What if you could cut logistics costs by up to 30% and reduce your carbon footprint? Rail freight could be the solution you’ve been looking for
By Ben Green, Director, Development, SEGRO
As the logistics sector navigates rising operating costs, supply chain pressures and the drive towards net zero, rail freight remains a compelling solution that balances efficiency, resilience and environmental performance. For high-volume parcel operations and nationwide distribution networks, the integration of rail into the transport mix can create both immediate and long-term value.
Recent data from Maritime Transport, one of the UK’s leading intermodal freight operators with terminals at SEGRO Logistics Park East Midlands Gateway and SEGRO logistics Park Northampton, highlights that journeys completed by rail produce 48% less CO₂ equivalent than the same journeys by road, cutting almost 21,300 tonnes of emissions annually in their operations alone. Importantly, these savings are achieved without adding cost. In fact, as road haulage costs continue to rise, rail is becoming increasingly competitive, particularly where estates are directly connected to the rail network.
The cost implications are significant. Moving goods by train for the long-haul portion of the journey and limiting HGV use to first and final-mile legs can reduce spend on fuel, driver hours and vehicle maintenance. Analysis of typical goods movements shows that rail can reduce costs by up to 30% for each journey in four out of five typical scenarios based on journeys between ports and warehouses and from warehouse to warehouse compared with all-road journeys. For large-scale operators dispatching thousands of loads a week, those savings quickly reach into the millions over the course of a year.

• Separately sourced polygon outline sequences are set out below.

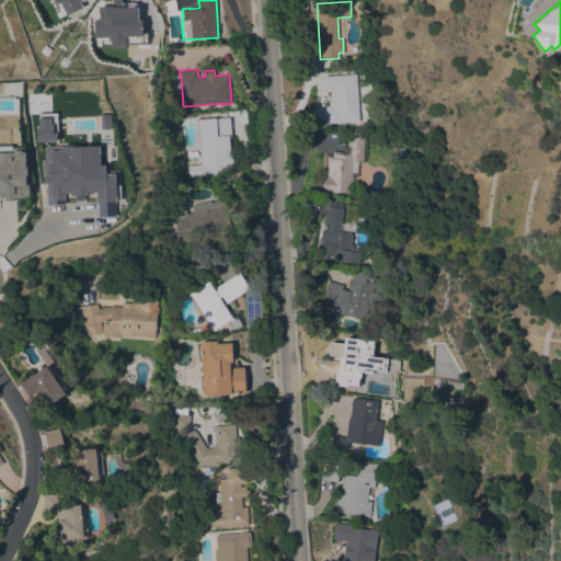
[(323,75),(356,73),(358,121),(330,123),(330,127),(311,128),(310,107),(324,107),(324,105),(329,104),(328,100),(330,100),(330,91),(324,91),(323,75)]
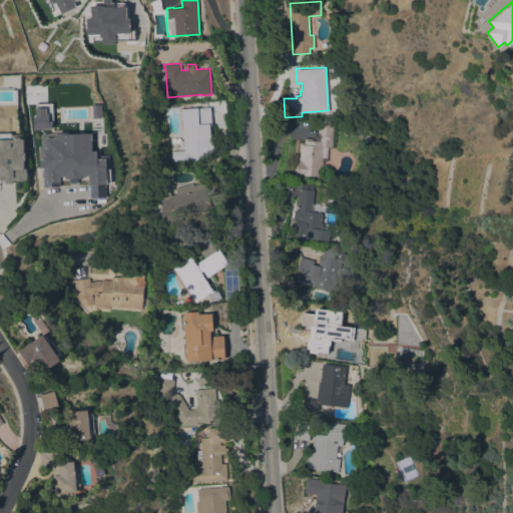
[(208,106),(210,106),(210,115),(209,116),(209,120),(211,120),(211,126),(208,127),(211,157),(186,159),(186,160),(170,161),(169,151),(183,150),(182,132),(196,131),(194,107),(198,107),(198,103),(197,102),(208,101),(208,103),(208,106)]
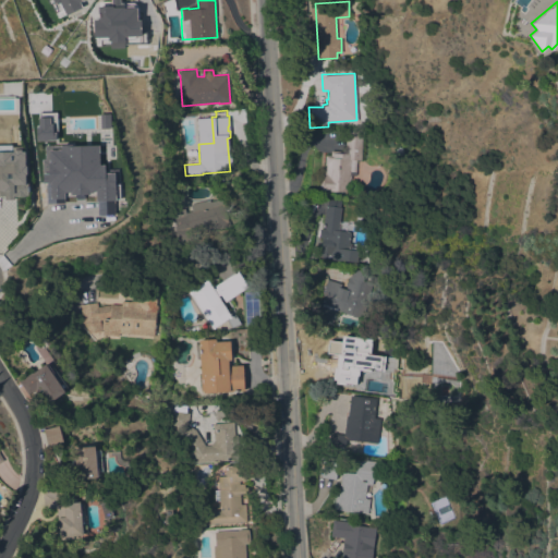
[(323,193),(323,191),(319,191),(320,174),(324,174),(325,155),(330,155),(330,150),(339,150),(339,153),(344,153),(346,131),(362,131),(361,140),(364,140),(364,145),(361,145),(361,159),(355,159),(355,172),(349,172),(349,174),(350,174),(350,179),(349,179),(349,191),(335,191),(335,193),(323,193)]
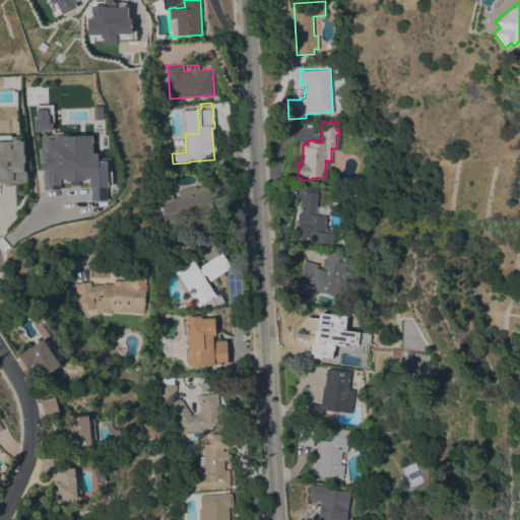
[(0,182),(22,183),(22,136),(0,136),(0,182)]
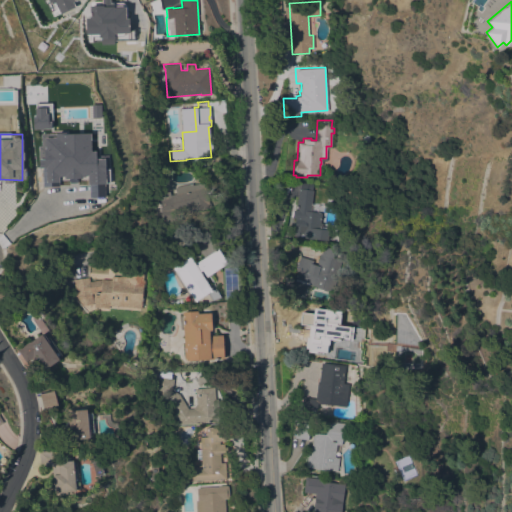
[(192,183),(193,185),(204,182),(210,205),(193,210),(193,208),(175,213),(175,223),(160,222),(160,210),(162,211),(157,194),(169,190),(170,195),(176,193),(174,187),(192,183)]
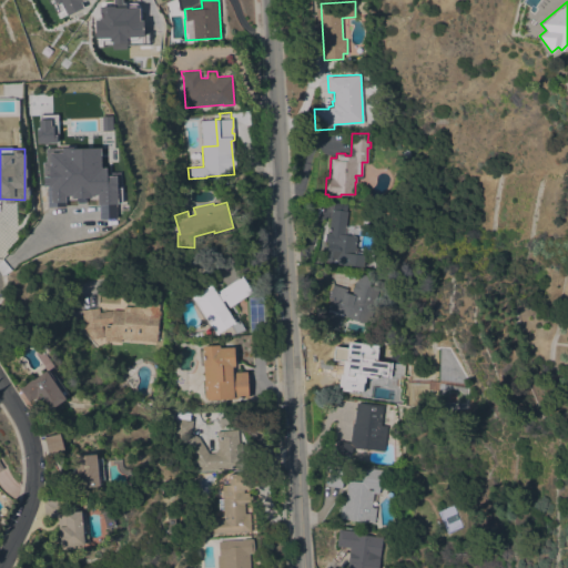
[(344,234),(356,235),(354,253),(364,255),(363,266),(328,262),(331,246),(326,245),(331,209),(347,211),(344,234)]
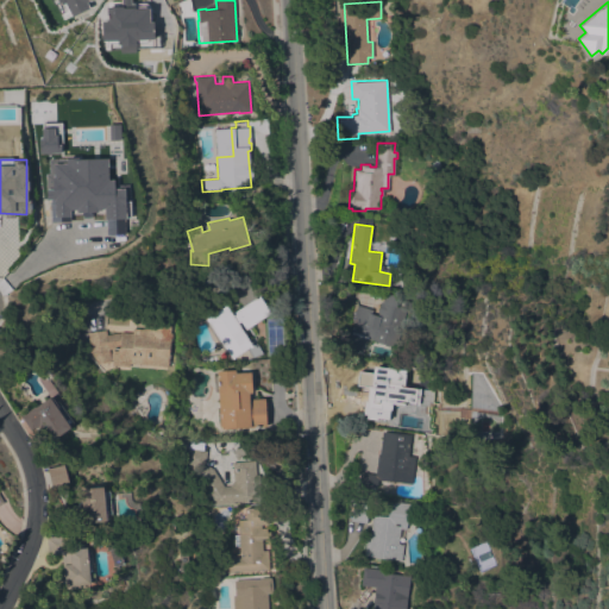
[(346,349),(355,322),(351,321),(357,305),(372,309),(371,313),(376,314),(380,302),(382,302),(384,293),(410,300),(401,332),(394,330),(389,345),(366,338),(365,340),(370,341),(366,353),(363,352),(362,353),(346,349)]
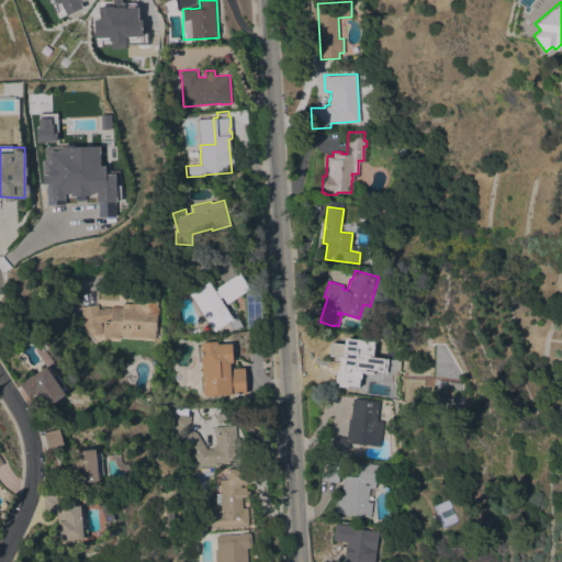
[(238,272),(249,289),(226,303),(222,296),(220,298),(233,318),(213,330),(189,293),(209,281),(214,291),(217,289),(215,288),(238,272)]
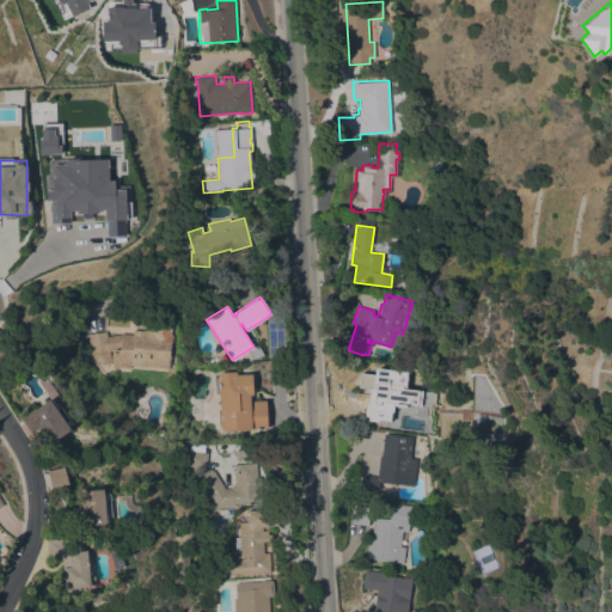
[(109,350),(110,363),(97,365),(96,359),(91,360),(87,334),(106,331),(106,336),(121,334),(133,334),(133,330),(145,330),(153,330),(153,335),(158,335),(158,334),(164,335),(164,334),(173,335),(172,355),(170,354),(169,368),(129,365),(129,368),(112,367),(114,361),(111,361),(111,352),(114,352),(114,350),(109,350)]
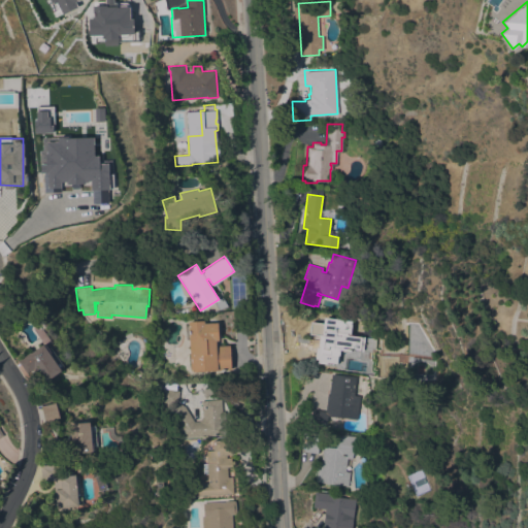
[(189,339),(187,339),(186,326),(188,326),(188,321),(204,320),(204,323),(218,322),(219,340),(217,340),(217,345),(230,344),(231,369),(191,371),(189,339)]
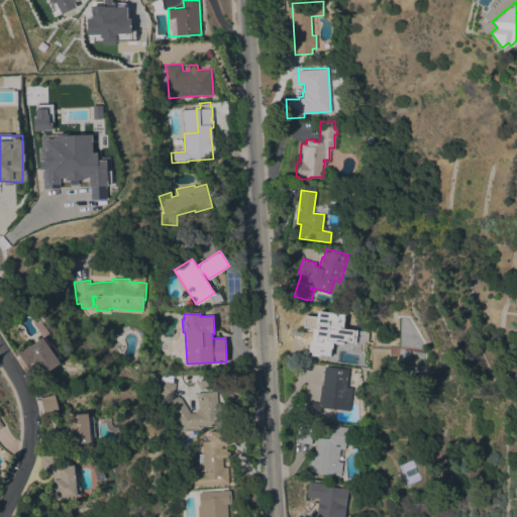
[(26,366),(17,352),(29,344),(41,336),(43,338),(44,337),(46,339),(49,340),(62,358),(59,360),(60,363),(41,375),(35,366),(32,368),(29,364),(26,366)]
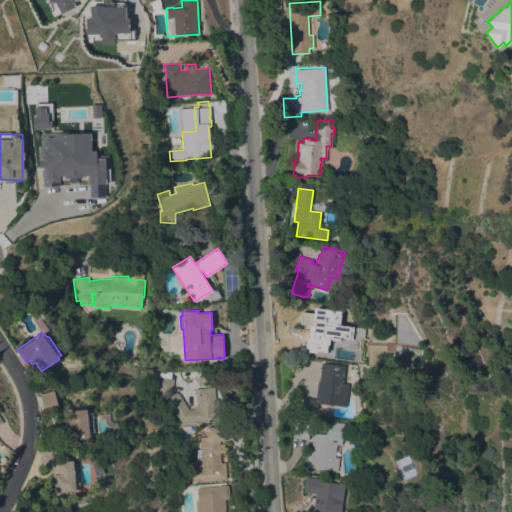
[(346,406),(317,402),(315,414),(300,412),(302,397),(315,398),(317,380),(319,380),(321,362),(345,365),(342,383),(348,383),(346,406)]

Beyond cost, there are operational benefits that resonate in a market where reliability is under pressure. Rail services are less vulnerable to road congestion and the impact of driver shortages, and they offer predictable scheduling that can support tighter delivery windows. When paired with low-emission vehicles for local distribution, the model creates a cleaner, more resilient supply chain that can strengthen service performance while meeting increasingly stringent environmental targets.
Maritime’s own expansion of its terminal network and services in recent years, including its partnership with SEGRO, illustrates how the right infrastructure can make rail integration practical for more businesses.
For a UK-wide distribution network, the opportunity lies in considering rail-linked estates not as a niche solution but as a core part of the operational strategy. The potential for cost savings, emissions reduction and service resilience makes it a conversation worth having at board level, particularly as the sector looks to align profitability with progress towards net zero.